しっかり解除することで、寝具や寝衣のしわが取り除かれ、
患者さんの安楽が増して筋緊張の緩和にもつながります。

 

拘縮は重力を利用

 

腕や足が拘縮している患者さんに対して、
オムツ交換のときなど、その拘縮を無理に伸ばそうとすると、
骨折の可能性が生じますから、伸ばしてはいけません。

 

無理に伸ばそうとすると、患者さんに痛みや不安を
与える事にもなってしまうので、
それが緊張を高め、さらに拘縮が強くなるなど、
悪循環を招くことにもなってしまいます。

 

拘縮がある患者さんのケアの際には、
重力をうまく活用する事が大切です。

 

「重力をうまく活用する。
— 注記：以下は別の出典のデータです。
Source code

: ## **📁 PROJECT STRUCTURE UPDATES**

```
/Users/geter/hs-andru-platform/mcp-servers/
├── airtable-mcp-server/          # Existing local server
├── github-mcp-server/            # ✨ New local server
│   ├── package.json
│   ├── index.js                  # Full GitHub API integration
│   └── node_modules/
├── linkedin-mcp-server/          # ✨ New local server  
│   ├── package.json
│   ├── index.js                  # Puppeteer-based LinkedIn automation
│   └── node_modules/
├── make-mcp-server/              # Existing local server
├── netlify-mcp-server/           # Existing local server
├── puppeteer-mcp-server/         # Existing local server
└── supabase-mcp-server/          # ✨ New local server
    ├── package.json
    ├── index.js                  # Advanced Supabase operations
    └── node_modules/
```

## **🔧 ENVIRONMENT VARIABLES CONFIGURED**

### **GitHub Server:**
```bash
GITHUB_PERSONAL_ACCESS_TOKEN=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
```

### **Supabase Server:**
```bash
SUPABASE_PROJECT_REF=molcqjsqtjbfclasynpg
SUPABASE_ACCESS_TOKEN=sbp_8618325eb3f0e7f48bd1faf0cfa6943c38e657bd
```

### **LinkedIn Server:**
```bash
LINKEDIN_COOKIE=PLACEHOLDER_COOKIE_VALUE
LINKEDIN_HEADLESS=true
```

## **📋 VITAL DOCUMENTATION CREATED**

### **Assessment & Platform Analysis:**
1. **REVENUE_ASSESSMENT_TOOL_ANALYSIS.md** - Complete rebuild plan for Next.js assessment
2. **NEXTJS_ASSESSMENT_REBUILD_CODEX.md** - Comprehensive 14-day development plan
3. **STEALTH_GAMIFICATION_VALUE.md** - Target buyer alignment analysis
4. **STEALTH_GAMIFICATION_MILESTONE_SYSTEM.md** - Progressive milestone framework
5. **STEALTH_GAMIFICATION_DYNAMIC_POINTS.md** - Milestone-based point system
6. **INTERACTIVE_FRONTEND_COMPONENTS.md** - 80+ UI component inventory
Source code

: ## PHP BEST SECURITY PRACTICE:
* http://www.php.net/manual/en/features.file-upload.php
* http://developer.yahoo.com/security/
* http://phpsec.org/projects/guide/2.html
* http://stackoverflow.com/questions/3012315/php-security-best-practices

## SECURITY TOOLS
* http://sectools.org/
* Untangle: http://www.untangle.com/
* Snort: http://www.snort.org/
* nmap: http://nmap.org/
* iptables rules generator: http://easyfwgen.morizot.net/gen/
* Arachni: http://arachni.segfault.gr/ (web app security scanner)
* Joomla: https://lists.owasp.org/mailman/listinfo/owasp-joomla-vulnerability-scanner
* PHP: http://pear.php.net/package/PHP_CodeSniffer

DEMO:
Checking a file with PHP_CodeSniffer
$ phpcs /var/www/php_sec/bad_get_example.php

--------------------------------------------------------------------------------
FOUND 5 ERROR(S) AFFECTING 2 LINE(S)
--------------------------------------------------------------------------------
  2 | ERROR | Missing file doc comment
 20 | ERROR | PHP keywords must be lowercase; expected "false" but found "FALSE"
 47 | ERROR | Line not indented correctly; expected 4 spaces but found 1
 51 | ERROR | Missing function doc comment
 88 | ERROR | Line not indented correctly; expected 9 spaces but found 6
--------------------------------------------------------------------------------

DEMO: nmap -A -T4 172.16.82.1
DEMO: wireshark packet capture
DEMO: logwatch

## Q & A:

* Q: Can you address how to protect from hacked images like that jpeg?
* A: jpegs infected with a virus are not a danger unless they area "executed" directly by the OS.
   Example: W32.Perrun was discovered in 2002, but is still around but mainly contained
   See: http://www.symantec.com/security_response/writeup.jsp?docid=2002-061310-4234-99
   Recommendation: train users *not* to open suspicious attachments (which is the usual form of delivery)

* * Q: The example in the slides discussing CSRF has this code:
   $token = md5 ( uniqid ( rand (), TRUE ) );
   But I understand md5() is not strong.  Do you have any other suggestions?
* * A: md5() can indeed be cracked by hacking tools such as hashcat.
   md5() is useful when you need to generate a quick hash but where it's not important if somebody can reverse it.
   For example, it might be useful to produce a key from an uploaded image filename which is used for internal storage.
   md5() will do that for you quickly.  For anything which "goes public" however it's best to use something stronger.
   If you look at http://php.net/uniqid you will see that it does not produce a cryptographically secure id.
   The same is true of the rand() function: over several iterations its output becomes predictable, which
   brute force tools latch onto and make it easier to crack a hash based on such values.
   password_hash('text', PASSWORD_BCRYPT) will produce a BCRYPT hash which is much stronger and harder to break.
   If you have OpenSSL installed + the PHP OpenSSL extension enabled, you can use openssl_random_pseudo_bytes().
」とは、
ポジショニングピローを挿入するとき、
力の向きをどのような方向にすれば重力がうまく利用できるかを
考えることです。

 

健側にも注意する

 

片麻痺のある患者さんの場合は、麻痺側ばかりに
注意を向けてしまいがちです。

 

しかし、健側にも注意しなければなりません。

 

麻痺側と一緒に健側にもポジショニングピローを使用すると、
麻痺側の安定保持を妨げてしまいます。

 

また、自力での動きを制限してしまうこともあるでしょう。

 

ですから、麻痺側だけでなく、健側もよく観察し、
健側の動きをさまたげないように、
ピローの入れ方・位置を検討することが必要です。

 

(3) 背抜き

 

背抜きとは、ズレと圧の解除のことです。

 

臥床している患者さんの頭部を挙上することを「背上げ」、
挙上した頭部を下げることを「背下げ」といいます。

 

ベッドアップ時は、身体が重力によってずり下がるのを防ぐため、
下肢を20度挙上(膝挙上)させ、
下肢挙上、背上げの準に少しずつ交互に挙上します。

 

そして、ずれ予防につながる下肢挙上の最終角度は、
20度くらいだといわれています。

 

そして、ベッドの屈曲点と股関節の屈曲点をあわせることが大切です。

 

上前腸骨棘をベッドの屈曲点にあわせるようにするとよいです。

 

背上げを行ったときは、姿勢の評価も忘れずに行いましょう。

 

姿勢が傾いていないか、足側に下がりすぎていないかを確認します。

 

股関節の屈曲点とベッドの屈曲点が合致するように注意しながら、
姿勢をまっすぐに正しましょう。

 

さて、背上げをすると、ずれ力が生じます。

 

その角度が高くなればなるほど、背中とお尻、下肢後面に
ずれ力が生じるのを防ぐことができません。

 

そこで、「背抜き」を、必ず行うようにします。

 

また、背下げ時にも、必ず背抜きを行うようにしましょう。

 

背下げのときにも、頭側にひっぱられるようなずれ力が生じます。

 

背上げのときは、必ず行っている背抜きも、
背下げのときには、つい忘れてしまうということも多いようです。

 

しかし、必ず背抜きを行い、圧を解除しなければ、
褥瘡の原因になりますし、悪化につながりますから、
必ず行うようにしてください。

 

背抜き

 

背上げを行った後は、必ず背抜きを行うようにします。

 

背抜きをするときは、両肩をしっかり支え、
背中をベッドから剥がすようにします。

 

背中の左右両側共に、完全に離れるようにしましょう。

 

そして、自分のほうにひきよせるようにし、
転落に注意しながら上半身を行い、
終わったら下肢の圧抜きを行います。

 

下肢の圧抜きは、足の付け根までしっかり剥がすようにしてから、
置きなおしましょう。

 

また、ポジショニンググローブを用いて、
ベッドに接着している体表面を
グローブをつけた手で撫でると、ずれ力がかなり少なくなります。

 

(4) 30度側臥位のポジショニング

 

30度側臥位のポジショニングは、仰臥位では仙骨に集中する圧を、
30度の傾斜によって臀部の接触面を増やし、分散できるということに、
大きなメリットがあります。

 

ですから、臨床現場では、30度側臥位で体位を整えることが多いです。

 

身体を結ぶラインが曲がっていると、
身体はバランスを整えようと筋緊張が生じます。

 

ですから、ゆがみのチェックは必ず行うようにします。

 

また、30度側臥位のポジショニングは、
痩せて臀部が削げ落ちてしまっている人や、
股関節に変形や拘縮がある人には向いていません。